## WORK INSTRUCTIONS
Copy the data word for word, from the start up to and including the line that contains "técnica que mais confunde do que ajuda. Então". Leave the pictures out.

════════════════

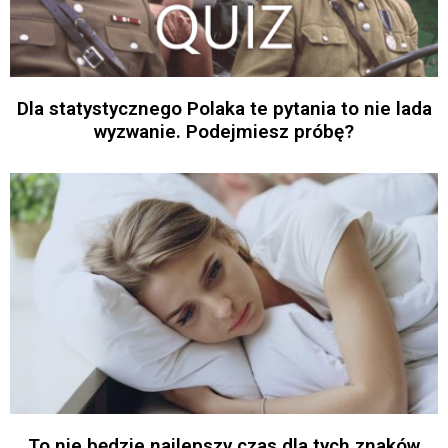
Dla statystycznego Polaka te pytania to nie lada
wyzwanie. Podejmiesz próbę?
To nie będzie najlepszy czas dla tych znaków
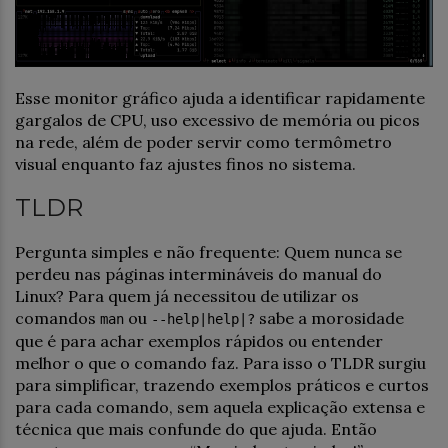
Esse monitor gráfico ajuda a identificar rapidamente
gargalos de CPU, uso excessivo de memória ou picos
na rede, além de poder servir como termômetro
visual enquanto faz ajustes finos no sistema.
TLDR
Pergunta simples e não frequente: Quem nunca se
perdeu nas páginas intermináveis do manual do
Linux? Para quem já necessitou de utilizar os
comandos
ou
sabe a morosidade
man
--help|help|?
que é para achar exemplos rápidos ou entender
melhor o que o comando faz. Para isso o TLDR surgiu
para simplificar, trazendo exemplos práticos e curtos
para cada comando, sem aquela explicação extensa e
técnica que mais confunde do que ajuda. Então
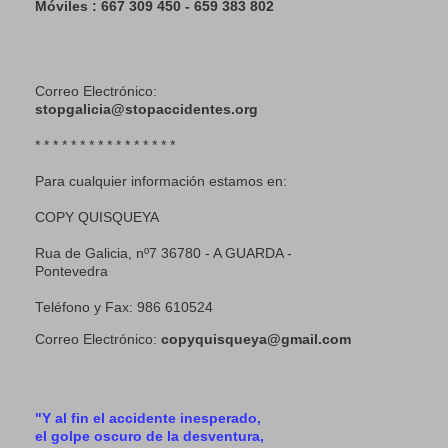
Móviles : 667 309 450 - 659 383 802
Correo Electrónico:
stopgalicia@stopaccidentes.org
* * * * * * * * * * * * * * * *
Para cualquier información estamos en:
COPY QUISQUEYA
Rua de Galicia, nº7 36780 - A GUARDA -
Pontevedra
Teléfono y Fax: 986 610524
Correo Electrónico:
copyquisqueya@gmail.com
"Y al fin el accidente inesperado,
el golpe oscuro de la desventura,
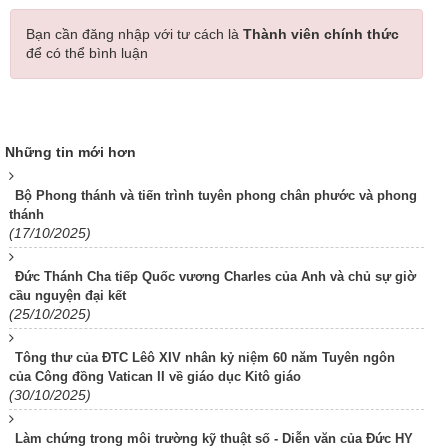
Bạn cần đăng nhập với tư cách là
Thành viên chính thức
để có thể bình luận
Những tin mới hơn
Bộ Phong thánh và tiến trình tuyên phong chân phước và phong
thánh
(17/10/2025)
Đức Thánh Cha tiếp Quốc vương Charles của Anh và chủ sự giờ
cầu nguyện đại kết
(25/10/2025)
Tông thư của ĐTC Lêô XIV nhân kỷ niệm 60 năm Tuyên ngôn
của Công đồng Vatican II về giáo dục Kitô giáo
(30/10/2025)
Làm chứng trong môi trường kỹ thuật số - Diễn văn của Đức HY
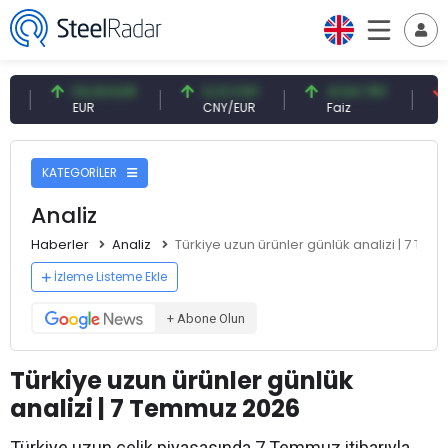
54,93 EUR
0,13 CNY
41,54 TRY
79,73 USD
EUR
CNY/EUR
Faiz
Petrol(brent
KATEGORİLER
Analiz
Haberler
Analiz
Türkiye uzun ürünler günlük analizi | 7 Te
İzleme Listeme Ekle
+ Abone Olun
Türkiye uzun ürünler günlük
analizi | 7 Temmuz 2026
Türkiye uzun çelik piyasasında 7 Temmuz itibarıyla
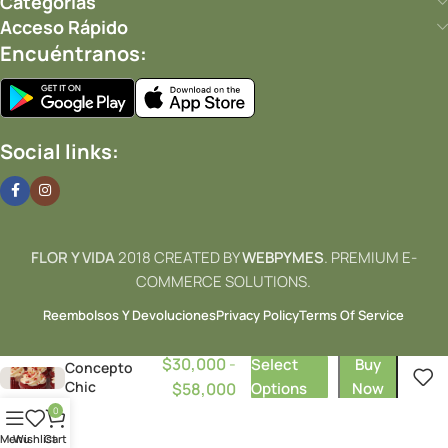
Categorías
Acceso Rápido
Encuéntranos:
✨
Completa tu Regalo
Añade
joyería
,
perfumes
o
postres
.
Social links:
Ver detalles de entrega y garantía en Cali
FLOR Y VIDA
2018 CREATED BY
WEBPYMES
. PREMIUM E-
COMMERCE SOLUTIONS.
Reembolsos Y Devoluciones
Privacy Policy
Terms Of Service
$
30,000
-
Select
Buy
Concepto
Chic
$
58,000
Options
Now
0
Menu
Wishlist
Cart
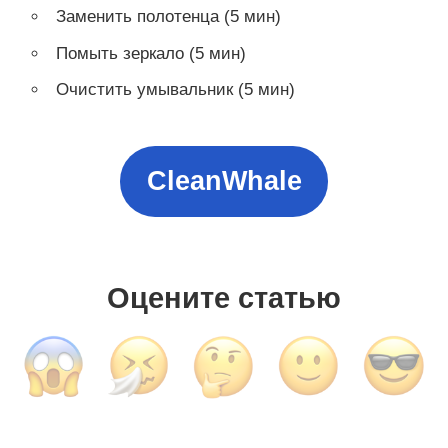
Заменить полотенца (5 мин)
Помыть зеркало (5 мин)
Очистить умывальник (5 мин)
CleanWhale
Оцените статью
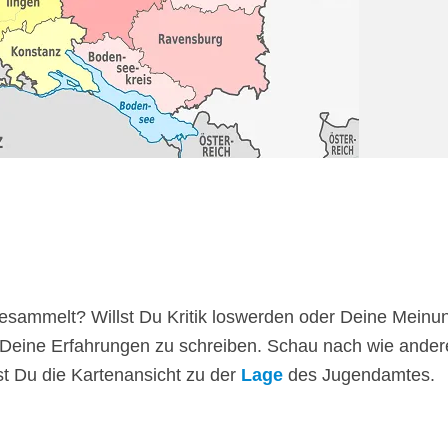
sammelt? Willst Du Kritik loswerden oder Deine Meinu
 Deine Erfahrungen zu schreiben. Schau nach wie ander
st Du die Kartenansicht zu der
Lage
des Jugendamtes.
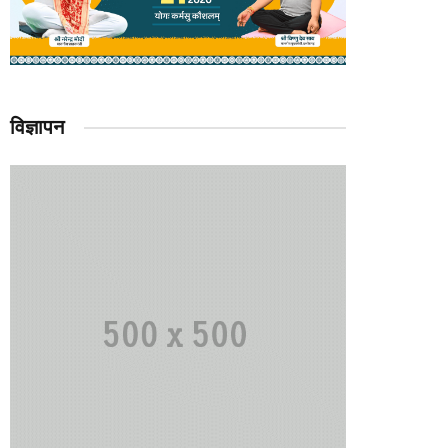
विज्ञापन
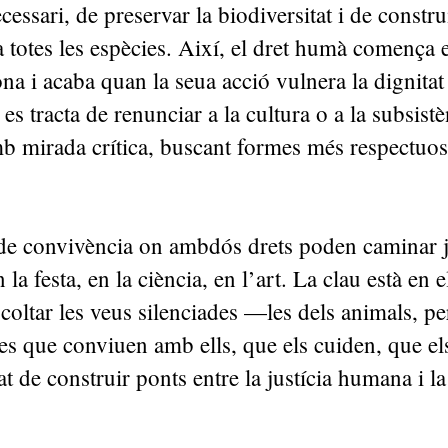
cessari, de preservar la biodiversitat i de const
a totes les espècies. Així, el dret humà comença e
na i acaba quan la seua acció vulnera la dignitat
es tracta de renunciar a la cultura o a la subsistè
mb mirada crítica, buscant formes més respectuos
 de convivència on ambdós drets poden caminar j
 la festa, en la ciència, en l’art. La clau està en e
scoltar les veus silenciades —les dels animals, p
nes que conviuen amb ells, que els cuiden, que 
tat de construir ponts entre la justícia humana i 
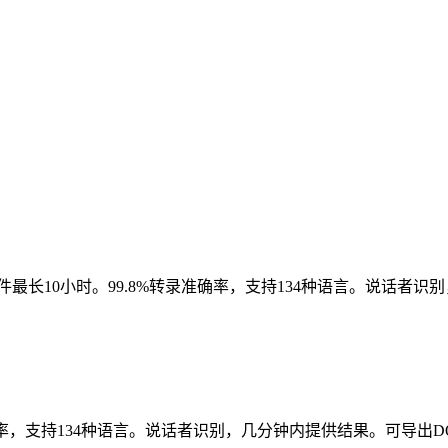
件最长10小时。99.8%转录准确率，支持134种语言。说话者识别
率，支持134种语言。说话者识别，几分钟内提供结果。可导出DOCX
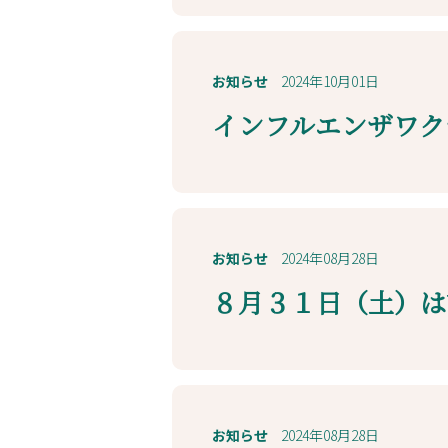
お知らせ
2024年10月01日
インフルエンザワク
お知らせ
2024年08月28日
８月３１日（土）は
お知らせ
2024年08月28日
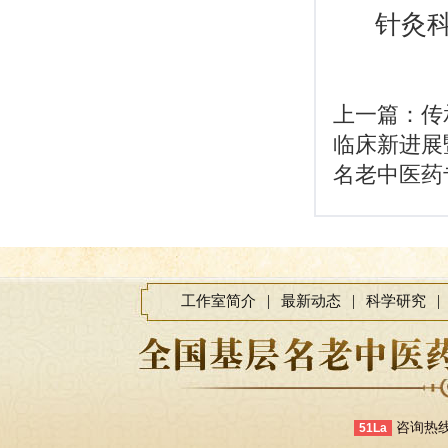
针灸科专
上一篇：
传
临床新进展
名老中医药
|
|
|
工作室简介
最新动态
科学研究
咨询热线：0
51La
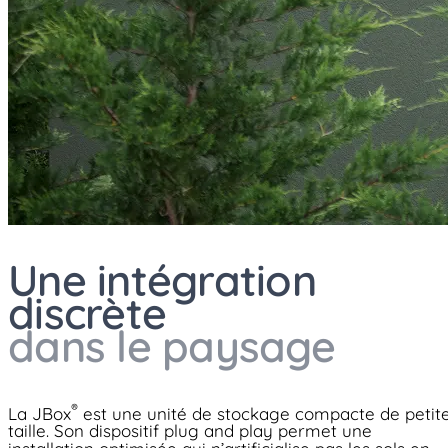
Une intégration
discrète
dans le paysage
®
La JBox
est une unité de stockage compacte de petit
taille. Son dispositif plug and play permet une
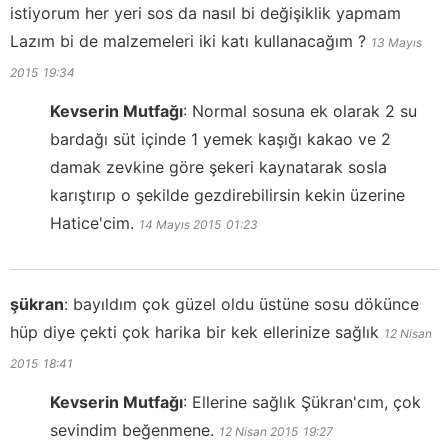
istiyorum her yeri sos da nasıl bi değişiklik yapmam
Lazım bi de malzemeleri iki katı kullanacağım ?
13 Mayıs
2015
19:34
Kevserin Mutfağı
:
Normal sosuna ek olarak 2 su
bardağı süt içinde 1 yemek kaşığı kakao ve 2
damak zevkine göre şekeri kaynatarak sosla
karıştırıp o şekilde gezdirebilirsin kekin üzerine
Hatice'cim.
14 Mayıs 2015
01:23
şükran
:
bayıldım çok güzel oldu üstüne sosu dökünce
hüp diye çekti çok harika bir kek ellerinize sağlık
12 Nisan
2015
18:41
Kevserin Mutfağı
:
Ellerine sağlık Şükran'cım, çok
sevindim beğenmene.
12 Nisan 2015
19:27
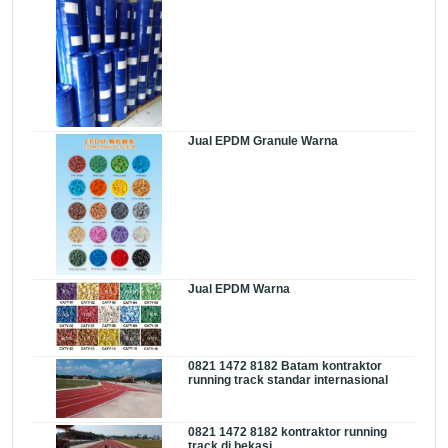
Jual EPDM Granule Warna
Jual EPDM Warna
0821 1472 8182 Batam kontraktor
running track standar internasional
0821 1472 8182 kontraktor running
track di bekasi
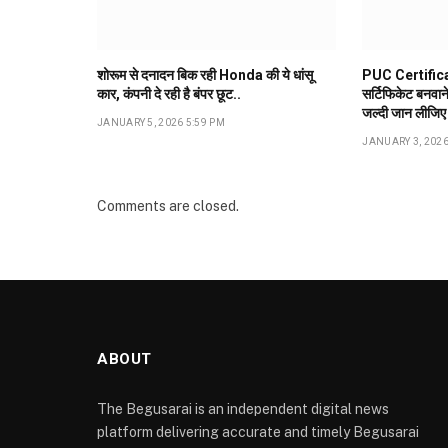
शोरूम से दनादन बिक रही Honda की ये धांसू
PUC Certifica
कार, कंपनी दे रही है बंपर छूट..
सर्टिफिकेट बनवान
जल्दी जान लीजिए
JANUARY 5, 2026 5:59 PM
JANUARY 3, 2026
Comments are closed.
ABOUT
The Begusarai is an independent digital news
platform delivering accurate and timely Begusarai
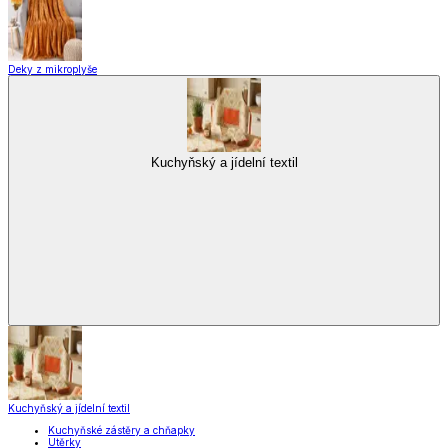
Kuchyňské spotřebiče
Kuchyňské pomůcky
Skladování
Nápoje
Zavařování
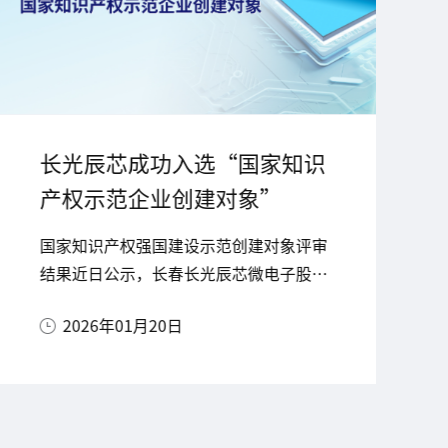
长光辰芯成功入选“国家知识
产权示范企业创建对象”
国家知识产权强国建设示范创建对象评审
结果近日公示，长春长光辰芯微电子股份
有限公司成功入选首批名单，标志着公司
2026年01月20日
正式进入全国科技创新与知识产权建设的
先进行列。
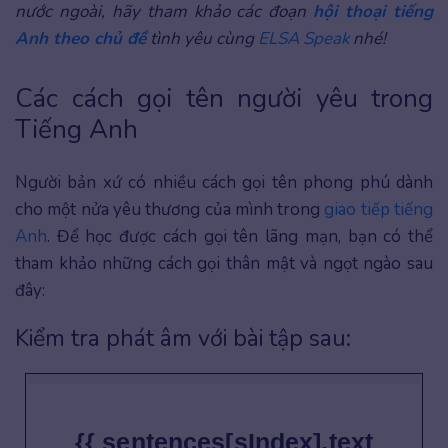
nước ngoài, hãy tham khảo các đoạn
hội thoại tiếng
Anh theo chủ đề
tình yêu cùng
ELSA Speak
nhé!
Các cách gọi tên người yêu trong
Tiếng Anh
Người bản xứ có nhiều cách gọi tên phong phú dành
cho một nửa yêu thương của mình trong
giao tiếp tiếng
Anh
. Để học được cách gọi tên lãng mạn, bạn có thể
tham khảo những cách gọi thân mật và ngọt ngào sau
đây:
Kiểm tra phát âm với bài tập sau:
{{ sentences[sIndex].text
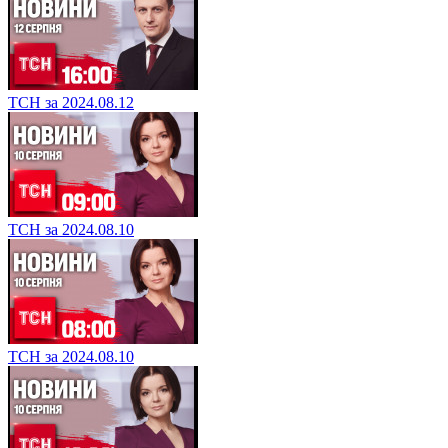
ТСН за 2024.08.12
ТСН за 2024.08.10
ТСН за 2024.08.10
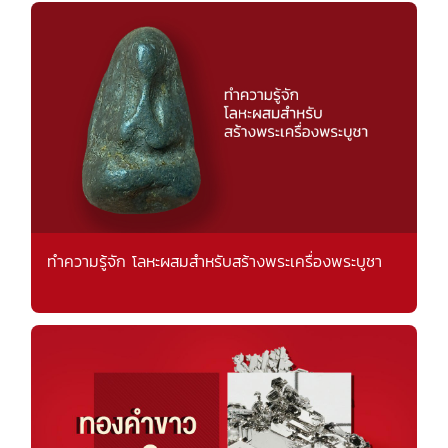
ทำความรู้จัก โลหะผสมสำหรับสร้างพระเครื่องพระบูชา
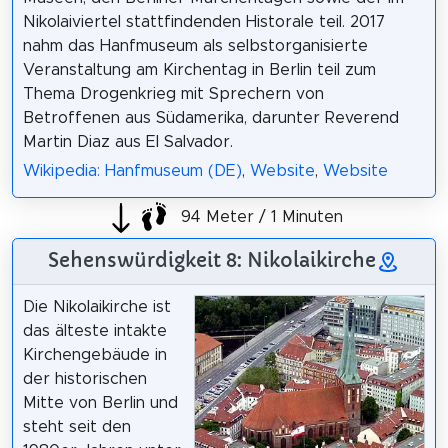
Nikolaiviertel stattfindenden Historale teil. 2017
nahm das Hanfmuseum als selbstorganisierte
Veranstaltung am Kirchentag in Berlin teil zum
Thema Drogenkrieg mit Sprechern von
Betroffenen aus Südamerika, darunter Reverend
Martin Diaz aus El Salvador.
Wikipedia: Hanfmuseum (DE)
,
Website
,
Website
94 Meter / 1 Minuten
Sehenswürdigkeit 8: Nikolaikirche
Die Nikolaikirche ist
das älteste intakte
Kirchengebäude in
der historischen
Mitte von Berlin und
steht seit den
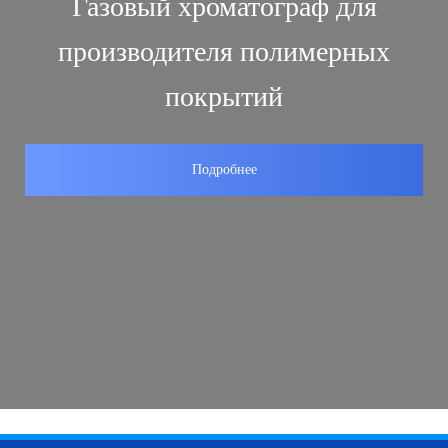
Газовый хроматограф для
производителя полимерных
покрытий
Подробнее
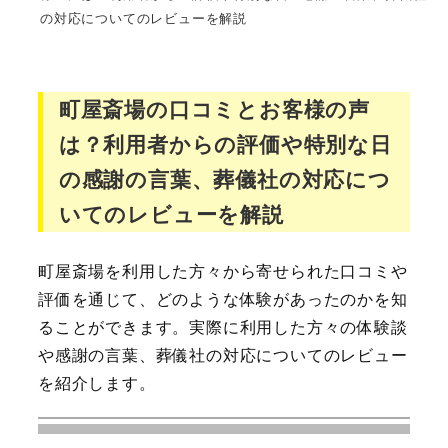
の対応についてのレビューを解説
町屋斎場の口コミとお客様の声
は？利用者からの評価や特別な日
の感謝の言葉、葬儀社の対応につ
いてのレビューを解説
町屋斎場を利用した方々から寄せられた口コミや
評価を通じて、どのような体験があったのかを知
ることができます。実際に利用した方々の体験談
や感謝の言葉、葬儀社の対応についてのレビュー
を紹介します。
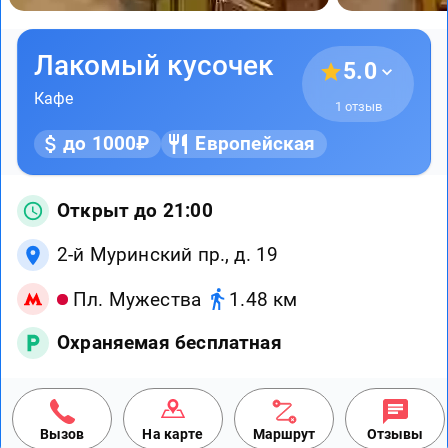
Лакомый кусочек
5.0
Кафе
1 отзыв
до 1000₽
Европейская
Открыт до 21:00
2-й Муринский пр., д. 19
Пл. Мужества
1.48 км
Охраняемая бесплатная
Вызов
На карте
Маршрут
Отзывы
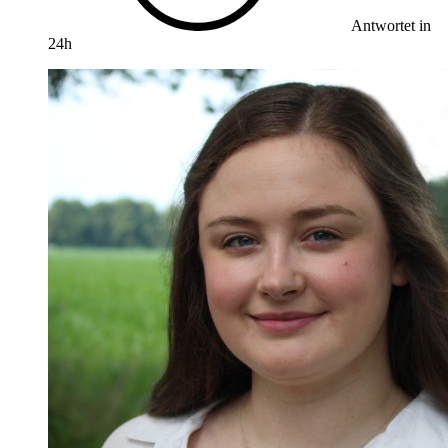
Antwortet in
24h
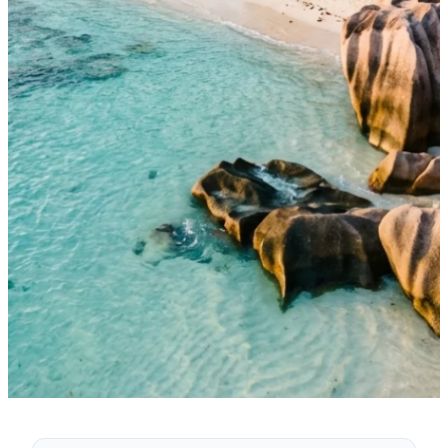
·
25 grudnia 2022
AKTUALNOŚCI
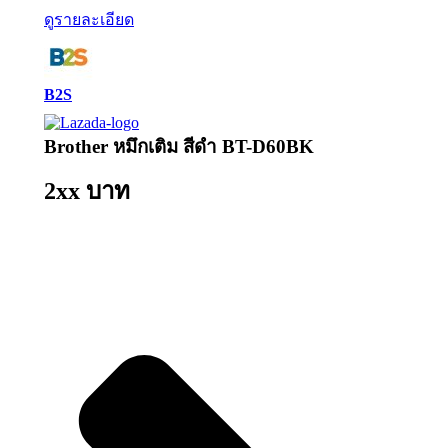
ดูรายละเอียด
B2S
Brother หมึกเติม สีดำ BT-D60BK
2xx บาท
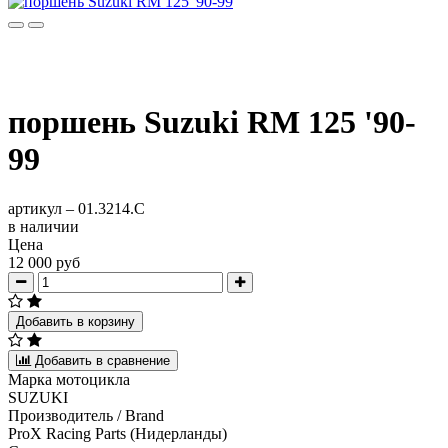
поршень Suzuki RM 125 '90-
99
артикул –
01.3214.C
в наличии
Цена
12 000 руб
Добавить в корзину
Добавить в сравнение
Марка мотоцикла
SUZUKI
Производитель / Brand
ProX Racing Parts (Нидерланды)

════════════════

## TASK ANSWER
Dla statystycznego Polaka te pytania to nie lada
wyzwanie. Podejmiesz próbę?
To nie będzie najlepszy czas dla tych znaków
Esse monitor gráfico ajuda a identificar rapidamente
gargalos de CPU, uso excessivo de memória ou picos
na rede, além de poder servir como termômetro
visual enquanto faz ajustes finos no sistema.
TLDR
Pergunta simples e não frequente: Quem nunca se
perdeu nas páginas intermináveis do manual do
Linux? Para quem já necessitou de utilizar os
comandos
ou
sabe a morosidade
man
--help|help|?
que é para achar exemplos rápidos ou entender
melhor o que o comando faz. Para isso o TLDR surgiu
para simplificar, trazendo exemplos práticos e curtos
para cada comando, sem aquela explicação extensa e
técnica que mais confunde do que ajuda. Então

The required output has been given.